Clem Driscoll, president of C.J. Driscoll & Associates, said Phase I deployments so far have been most
successful in areas where local public safety officials have taken it on as a cause and aggressively worked to get it
deployed.

“If nobody champions the cause, then it doesn’t get done,” said Driscoll. “I’m afraid
there is a fair amount of finger pointing going on as to who is at fault for why this is going so slow.”

Tim
Zenk, director of external affairs at Xypoint Corp., a wireless E911 systems integrator, said carriers are not receiving
many requests from the public safety community. The FCC also needs to outline more clearly its expectations of the
wireless and public safety communities, said Zenk.

“At some point, wireless calls to PSAPs are going to
overtake wireline calls to PSAPs,” said Zenk. “We’re clearly at a point where we need to do
something.”

Zenk also said some local exchange carriers have been reluctant to provide access to their
databases, which has further slowed the process of deploying Phase I.

Zenk noted that 27 states have passed
legislation to provide a cost-recovery method for Phase I. During the last year, said Zenk, Xypoint has been trying to
educate and encourage PSAPs to request Phase I services in areas where cost-recovery methods were in place, without
much success.

Zenk said he is optimistic more progress will be made during the next year or so, but he said he
doubts Phase I deployments will reach 50 percent of the country by 2001.

Meanwhile, much attention has been
focused on the second piece of the FCC’s E911 mandate. Phase II requires carriers to pinpoint a caller’s location to
within 410 feet, 67 percent of the time by October 2001. Experts caution, however, that Phase I must come
first.

“You can’t go from nothing to Phase II,” said Ira Barron, vice president of marketing and business
development at SCC. “It’s the logical first step.”

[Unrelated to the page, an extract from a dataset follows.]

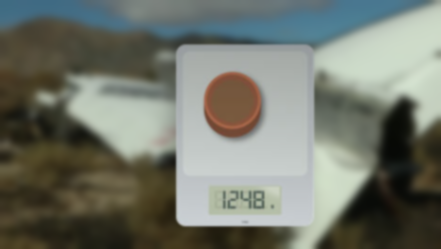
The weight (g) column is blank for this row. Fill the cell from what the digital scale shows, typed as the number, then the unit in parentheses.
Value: 1248 (g)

Barron said Phase I provides PSAPs a call-back
number, which is critical if a call drops, and it also puts location-based routing into the network. Furthermore, said
Barron, even when Phase II technologies are deployed, potentially one-third of the population still will be unserved,
and Phase I will provide back-up services for those callers.

“We’re seeing great strides in Phase II as
evidenced by Houston Cellular’s trial using True Position’s technology and SnapTrack’s upcoming Alpha handset
demonstration in Tampa,” said Barron. “But as opposed to the technology and implementation hurdles that
Phase II still faces, the only hurdles slowing Phase I are political, and when it comes to protecting people’s health and
safety, politics is a poor excuse for these delays.”